Regional park in Los Angeles County, CA operated by the National Park Service

The Peter Strauss Ranch is a regional park unit of the Santa Monica Mountains National Recreation Area - and operated by the National Park Service as Peter Strauss Ranch Park. It is located in the central Santa Monica Mountains — on Mulholland Highway near Agoura Hills, Southern California, in the Western United States. The ranch is named after the actor Peter Strauss, who was the last private owner-resident of the property. Much of the ranch was destroyed during the Woolsey Fire in November 2018.

==Geography==
The Peter Strauss Ranch Park is noted for its extensive California oak woodlands and montane chaparral habitats traversed by a walking path and hiking trail. The moister area along Triunfo Creek has a riparian zone density of plants and animals. The park's habitats represent the California chaparral and woodlands Ecoregion - with the diverse species of the flora of the Santa Monica Mountains.

Recreational facilities, beyond trails, also include guided nature walks and programs, a swimming pool and the Lake Enchanto Dam, and a stone ranch house with a large terrazzo patio available for outdoor social events, including concerts, weddings, picnics, and art exhibits.

==History==
The area was inhabited by the Chumash people for up to 8,000 years. After Spanish colonization of Alta California, it was taken to become part of the Rancho Las Virgenes land grant. After California became one of the United States in 1850, the area was surveyed in 1881 to confirm the grant's land patent. A California live oak (Quercus agrifolia) that was used as a marker in the survey still stands, just west of the swimming pool, with an upside-down letter "T" still visible in the bark.

===20th century===
In the early 20th century, the automobile manufacturer Harry Miller, famous for his patented master carburetor featured at the Indianapolis 500, purchased the ranch as a weekend retreat from his factory and residence in Los Angeles. In 1926, Miller built the current stone ranch house, the look-out tower, and the aviary. He held grand parties there during Prohibition, having someone watch for the cops from the tower. The man would then run to the house to warn them to put the booze away. Miller also maintained a private zoo on the grounds. During the Great Depression, Miller suffered financial ruin after attempting to build aircraft engines, forcing him to sell the property.

In the mid-1930s, the property was purchased by Warren Shobert and Arthur Edeson, who renamed the property "Shoson" and transformed it into a recreational fairyland resort for children and adults. The Lake Encanto Dam, creating Lake Encanto, was constructed on Triunfo Creek. The resort was later renamed "Lake Enchanto." Competition from other, larger amusement parks and resorts led to the decline of Lake Enchanto, which fell into disrepair and closed around 1960.

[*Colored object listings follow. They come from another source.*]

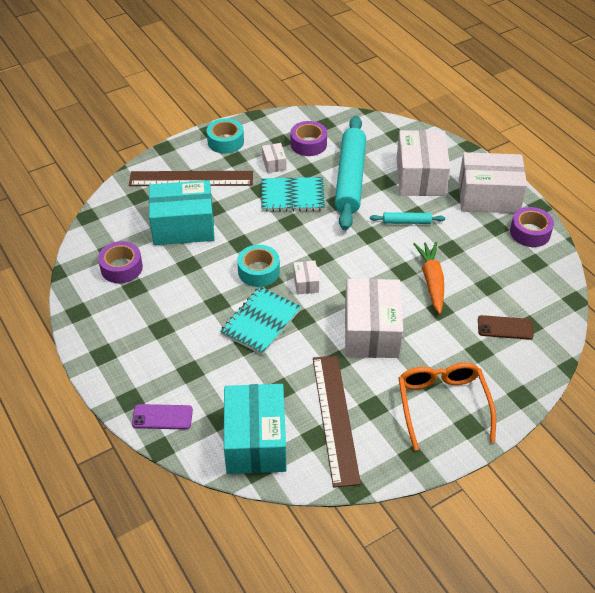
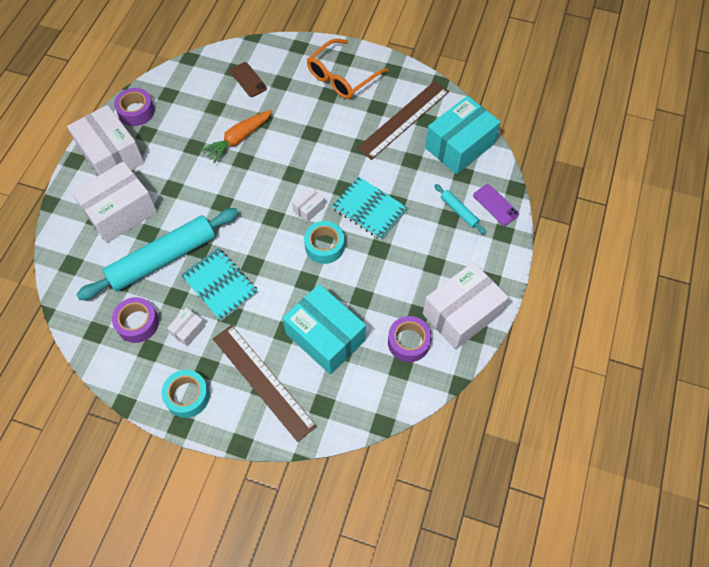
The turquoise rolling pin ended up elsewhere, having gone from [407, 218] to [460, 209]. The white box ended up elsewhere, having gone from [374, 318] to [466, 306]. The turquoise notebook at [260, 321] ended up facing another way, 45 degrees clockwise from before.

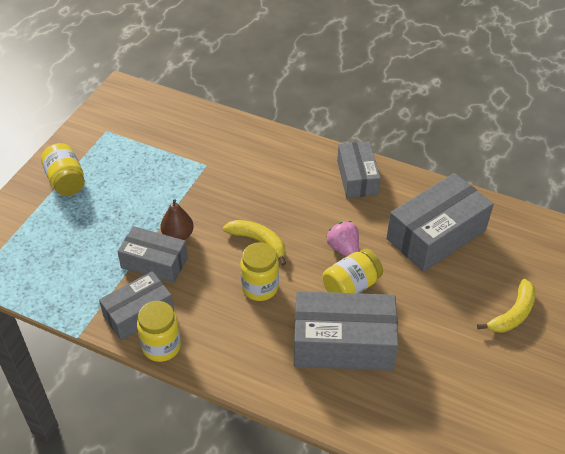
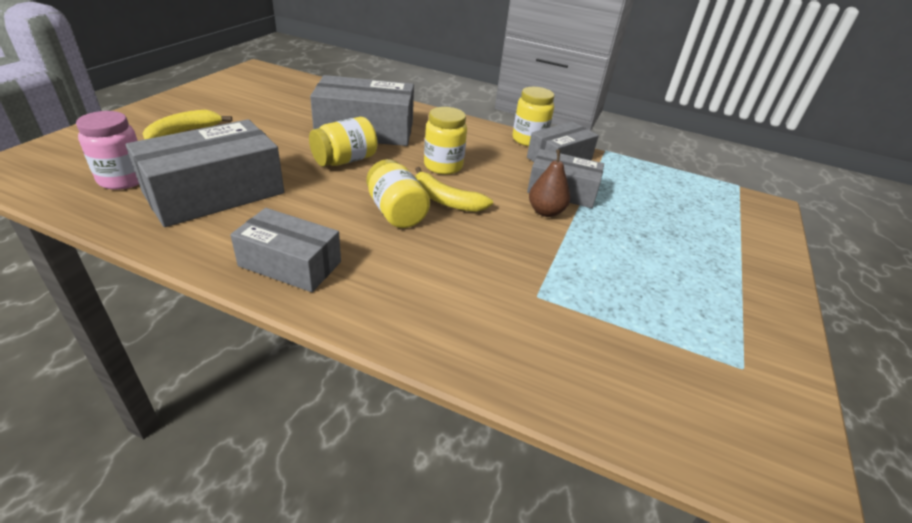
The grey box at [359, 169] ended up facing another way, 60 degrees counterclockwise from before. The yellow jar ended up elsewhere, having gone from [63, 169] to [398, 193]. The second view lost the pink strawberry at [342, 239]. The second view gained the pink jar at [107, 150].

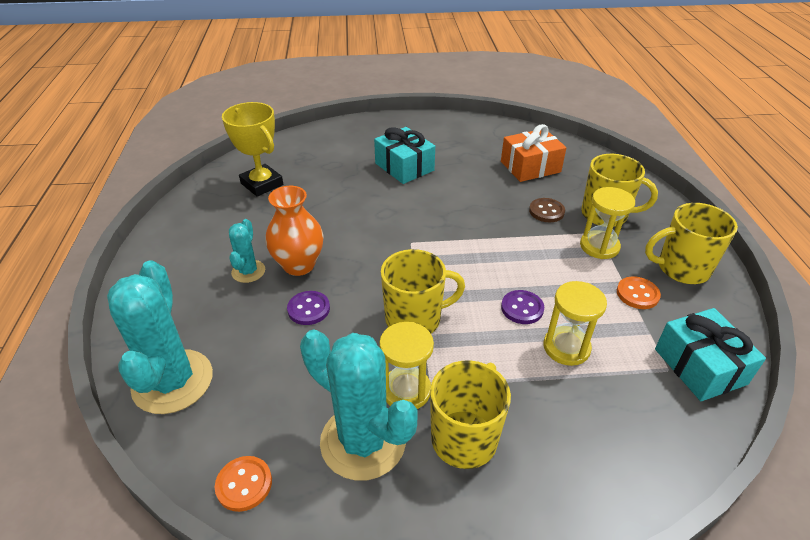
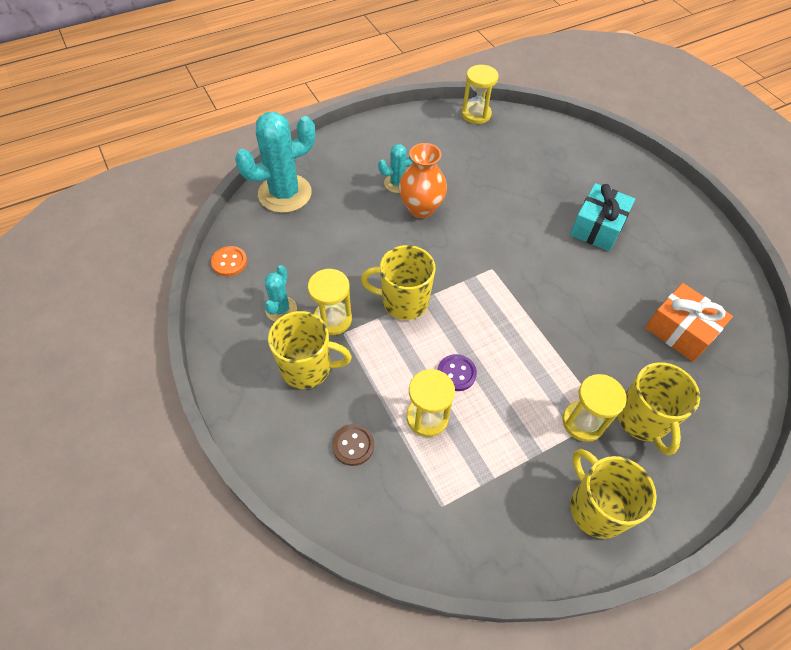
The second view lost the yellow trophy at [252, 149]. The brown button ended up elsewhere, having gone from [547, 210] to [353, 445]. The yellow mug at [423, 291] ended up facing another way, 135 degrees clockwise from before. The second view lost the orange button at [639, 293]. The second view lost the purple button at [308, 308]. The second view lost the turquoise gift at [710, 354]. The size of the turquoise cactus at [358, 405] changed by a factor of 0.51. The second view gained the yellow hourglass at [480, 94].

In 1976, actor Peter Strauss purchased the property after being moved by the area's natural beauty while filming the mini-series Rich Man, Poor Man at nearby Malibu Lake. Strauss restored the property to a more natural look and lived there until 1983, when he sold it to the Santa Monica Mountains Conservancy. The National Park Service purchased the ranch in 1987.

===Woolsey Fire damage===
On November 14, 2018, the Los Angeles Times published images showing ruined structures on the site and reported that the Ranch was reduced to "charred remnants." The stage was rebuilt in the natural amphitheater and concerts resumed in 2022.